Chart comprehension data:
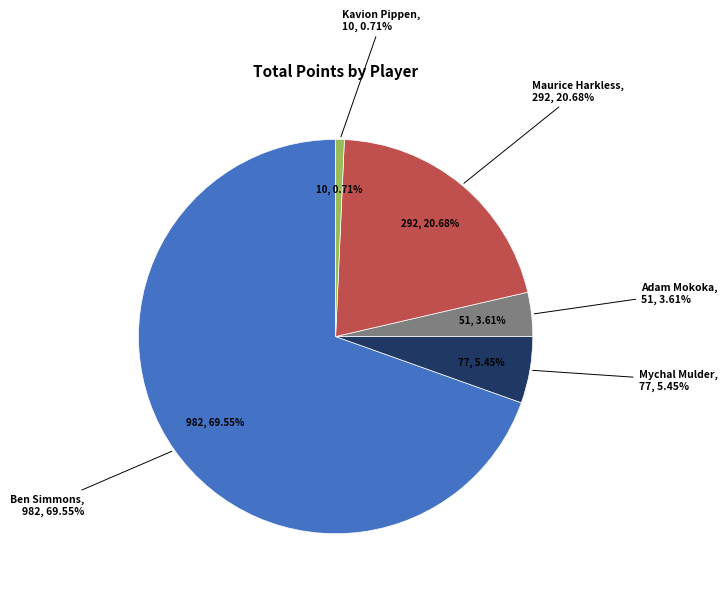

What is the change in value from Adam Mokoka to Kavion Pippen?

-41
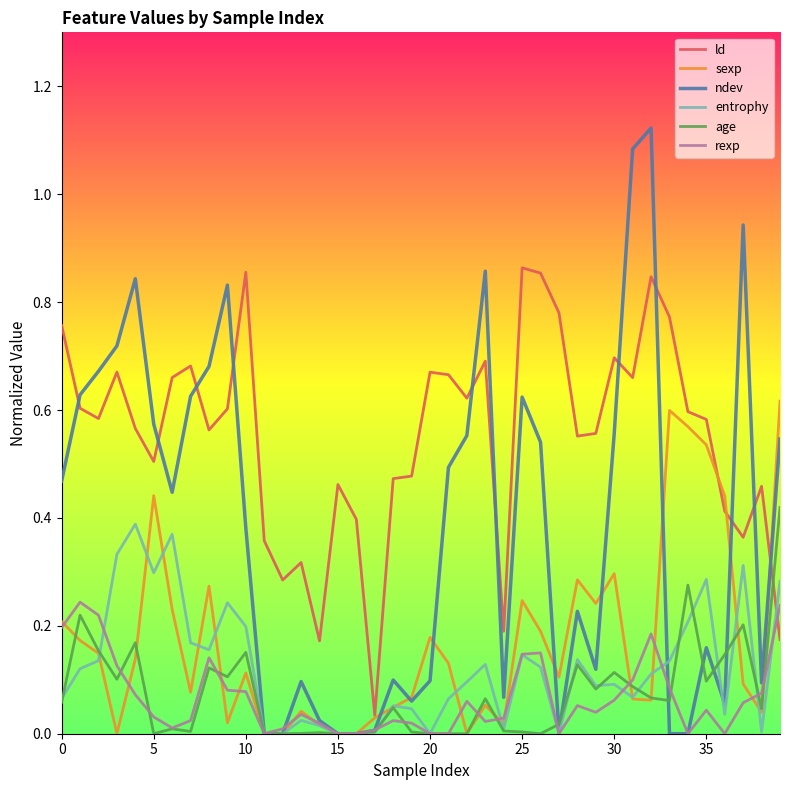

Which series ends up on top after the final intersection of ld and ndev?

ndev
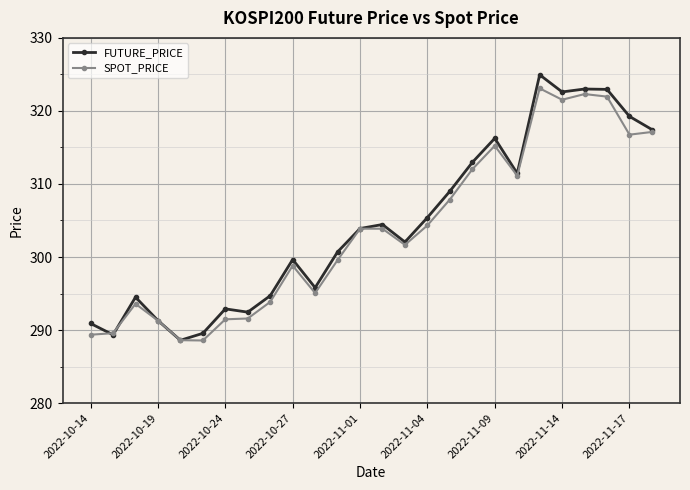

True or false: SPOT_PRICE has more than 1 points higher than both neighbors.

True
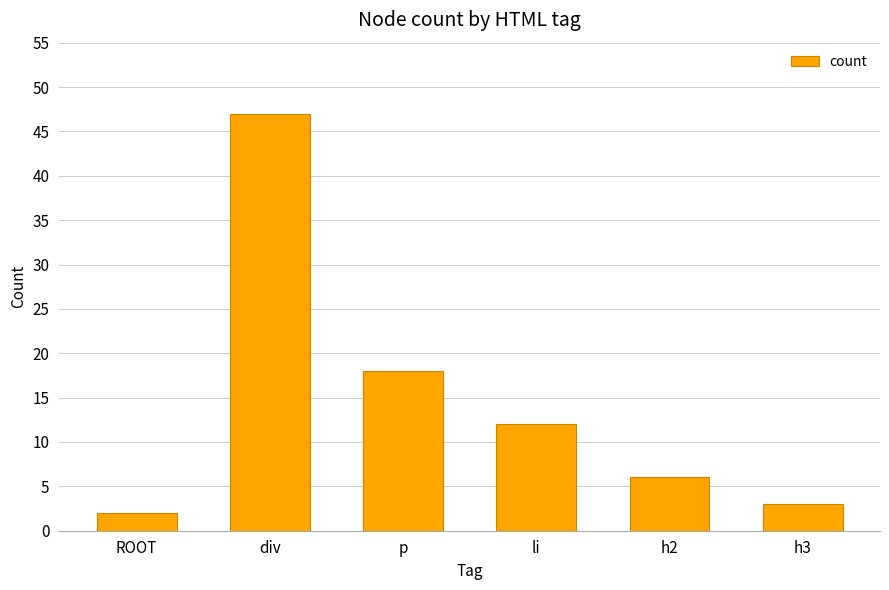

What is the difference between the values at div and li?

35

### What you will do:
Retype the lines from the one containing "True or false: SPOT_PRICE" through the last line, both included. Leave the pictures out.

### Solution below:
True or false: SPOT_PRICE has more than 1 points higher than both neighbors.

True

What is the difference between the values at div and li?

35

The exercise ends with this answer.